ここで改めて、つみたてNISAをスタートさせるにあたり、万人に普遍と考えられる商品選択の条件を改めて整理しましょう。

1. 国際分散投資

商品選びの大前提はやはり投資対象からです。このコラムでは一貫して世界の経済成長を養分に、20年しっかり積立投資を継続しながら、ゆっくりとお金を育てていくことを提唱してきた通り、まずは世界全体にお金を分けて働きに出す国際分散投資を運用方針に据えている投資信託をセレクトしてください。株式と債券を中心に複数の資産クラスを組み合わせたバランス型なら途中の値動き幅は安定し、株式100%のファンドなら成長養分をしっかり享受できるはずです。

2. 日本株の比率は3分の1以下

国際分散ポートフォリオでも、日本人用にと日本資産の比率が相対的に高い商品が多くラインナップされています。成長期待が乏しいと言わざるを得ない日本の比率が少なくとも3分の1以下のものを選んで、海外のより高い成長期待の恩恵がしっかり受けられるものを選びましょう。

3. 日本株が入っているもの

一方で、いくら日本の成長力が弱かったという過去20年余りの現実を踏まえても、日本は世界第3の経済大国、決して無視すべきではありません。国際分散型でも日本を除くタイプの商品はやっぱり逆のバイアスがかかり過ぎでしょう。日本にも一定比率は投資されているものを選択すべきです。

4. 為替ヘッジなし

海外資産の投資には円と現地通貨との為替変動リスクが伴いますが、これを円ベースにヘッジしてしまうと期待リターンも円建て、即ち日本の低成長軌道を被せてしまうことと同義となり、世界経済の期待成長力を削ぐことになってしまいます。せっかく国際分散投資で世界経済の成長力を取り込むのですから、あえて為替ヘッジなしの商品を選択して、為替リスクは成長期待の源泉のひとつと捉えましょう。

5. 純資産残高50億円以上

つみたてNISAの登録商品の多くはインデックスファンドですが、その大半がこの制度のために新設されたものです。既に人気となって資金流入が積み上がっているものもありますが、一方で国際分散型でもほとんど資金流入がない棚ざらしの商品もけっこう存在しています。

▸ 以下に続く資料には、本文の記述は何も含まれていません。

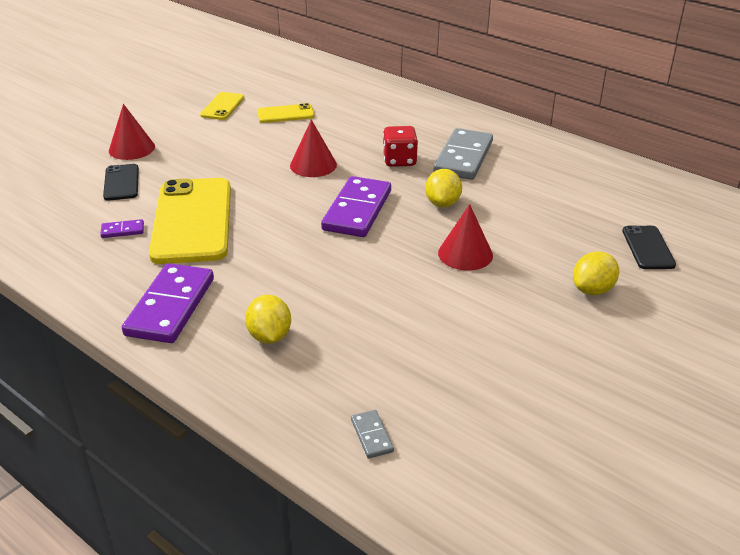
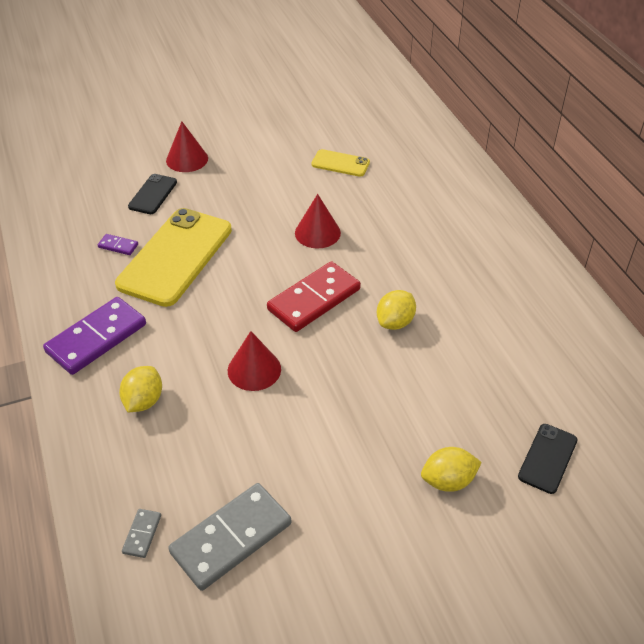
camera: 30 degrees right, 10 degrees up
(222, 106) = (293, 136): yellow phone -> none
(357, 210) = (314, 299): purple domino -> red domino
(399, 160) = (397, 256): red dice -> none
(463, 157) = (460, 275): grey domino -> grey domino (231, 538)
(465, 254) = (367, 388): red cone -> red cone (254, 369)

できれば商品選択には一定期間の運用実績があるものが好ましいですが、少なくとも既に50億円以上の運用残高を有しているものから選択するのが無難です。残高が少ないままの商品は運用会社の維持コストが賄えず、やむなく中途償還されてしまう可能性があるため、わざわざ運用規模の小さいものを選択することは避けましょう。

ちなみにアクティブ系ファンドは金融庁への届出要件に残高50億円以上と5年超の運用実績、さらには運用期間中3分の2以上の期間資金純流入があることなどが追加して課せられているので、当該ポイントはクリアしています。